El caso es que el miércoles pasado fui al teatro Real a ver Las bodas de Fígaro. Me había invitado mi amiga María, que tiene un abono en el Paraíso, que es como se llama a las butacas más altas, y allá me fui, como un enfant du paradis de Prévert y Carné. Hay algo especial en ver una obra desde tan arriba. El espectador se convierte en una deidad del Olimpo que observa con benevolencia las peripecias de los personajes. Y la sensación es todavía más intensa con esta obra, que es como un guiñol del comportamiento humano donde todos engañan a todos, pero sobre todo se engañan a sí mismos. El conde anda detrás de dos criadas, las criadas están liadas con el paje, el paje con la condesa… A los directores de escena les gusta situar las óperas en épocas distintas a las que les corresponde y yo esta la habría ambientado en una comuna hippy de los sesenta, porque es una apoteosis de lo que los cursis llaman ahora poliamor, como si se acabase de inventar.
La trama es, de hecho, tan complicada que, en este montaje, el director artístico ha tenido la práctica idea de ir dibujando con láser un esquema en lo alto del decorado para que uno no se pierda. Pero no hay cuidado. Beaumarchais, el inventor original de la historia, había sido de profesión relojero y espía, y las dos cosas se notan: lo primero en la precisión con la que se mueve la trama, de exactitud cronométrica; y lo segundo en la psicología del disimulo que la preside. Más tarde, Lorenzo da Ponte, envuelto en el humo de tabaco sevillano que fumaba siempre cuando escribía, supo trasladar buena parte de esto a su libreto y le añadió seguramente algo de su experiencia personal, porque él mismo era un vividor libertino que había competido en conquistas con el célebre Casanova, al que conocía personalmente. Pero, a fin de cuentas, es Mozart, un simple criado sin apenas vida propia (un criado como Fígaro), quien, con su música, da profundidad a una historia que de otro modo hubiese sido poco más que un ovillo que se enreda y se desenreda. Es su armonía la que transforma a esas marionetas en humanos. Un ejemplo de la superioridad de la música sobre la palabra.
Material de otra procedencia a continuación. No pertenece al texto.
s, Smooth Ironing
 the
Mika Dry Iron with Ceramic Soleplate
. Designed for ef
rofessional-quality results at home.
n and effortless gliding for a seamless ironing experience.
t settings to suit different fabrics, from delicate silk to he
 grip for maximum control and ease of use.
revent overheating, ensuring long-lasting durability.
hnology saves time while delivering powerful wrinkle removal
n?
En estas cavilaciones estaba el miércoles cuando se apagaron las luces. Arrancó entones la famosa obertura. Esa melodía que da vueltas y vueltas como un tiovivo. Este es uno de los casos en el que el comienzo de una obra lo dice todo. Está ahí, en forma de notas, el enredo, los amoríos, las sorpresas y los cambios de humor de los personajes. «Cinque… deci… venti… trenta… trentasei… quarantatre…». Quizás, al final, en esas medidas esté, cifrado, el secreto de esta música perfecta.